Aos incautos e apressados, o julgamento de Dilma representa o fim de uma era, o fim do PT, o enterro de Lulla (sempre grafo Lula com dois "eles", pois em nada difere de Collor). Ledo engano. A ida da claque ao senado para aplaudir a fala da presidente afastada é demonstração eloquente de sua vitalidade e obstinação.
Sim, chegamos aqui pela vontade da população, apropriada pelos ditos "movimentos" Brasil à fora, hoje mais dedicados nas campanhas de seus candidatos a vereador e prefeito.
Não, quem os conhece, sabe bem estarem bem vivos e fortes, prontos para o bote, mesmo feridos.
Quando a pressão estava alta e o povo motivado, surgiram os "meninos da marcha à Brasilia", esvaziando as ruas, com apoio massivo dos ditos "entendidos" e daqueles mesmos movimentos. Os tais jovens líderes biônicos, engendrados e empurrados goela abaixo pelo "establishment", cumpriram perfeitamente seu papel, jogando no colo da mesma esquerda que diziam combater, o protagonismo do processo.
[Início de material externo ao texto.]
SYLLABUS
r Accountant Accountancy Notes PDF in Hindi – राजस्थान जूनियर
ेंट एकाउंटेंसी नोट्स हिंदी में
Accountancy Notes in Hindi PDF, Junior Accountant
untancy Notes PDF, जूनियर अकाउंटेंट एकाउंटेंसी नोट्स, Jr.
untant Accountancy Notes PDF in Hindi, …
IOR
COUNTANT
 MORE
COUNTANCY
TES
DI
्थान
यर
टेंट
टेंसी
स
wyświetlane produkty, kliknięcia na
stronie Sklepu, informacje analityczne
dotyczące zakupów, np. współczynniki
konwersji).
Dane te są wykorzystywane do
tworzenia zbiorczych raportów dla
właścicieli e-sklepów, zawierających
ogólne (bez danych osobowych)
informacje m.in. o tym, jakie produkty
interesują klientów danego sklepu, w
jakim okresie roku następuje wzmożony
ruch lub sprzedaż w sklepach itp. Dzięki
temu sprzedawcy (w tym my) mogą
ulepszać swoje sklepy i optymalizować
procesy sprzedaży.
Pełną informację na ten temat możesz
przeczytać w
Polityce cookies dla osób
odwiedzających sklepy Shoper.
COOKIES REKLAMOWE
Assistimos apenas o teatro farsesco de um jogo de cartas marcadas. Nada mudará. Haverá, sim, uma sensação de melhoria em diversos setores da vida nacional. Mas a faxina e limpeza necessárias ao saneamento da política, não ocorrerá.
Basta ver as candidaturas nas capitais, basta ver os candidatos melhor colocados nas pesquisas de intenção de voto; perceberemos a triste realidade: nada mudará, ao contrário, como por exemplo em Porto Alegre, tudo ficará ainda pior.
Aos olhares mais atentos fica claro o papel de Dilma, longe de ser a protagonista, é apenas coadjuvante da farsa atualmente encenada.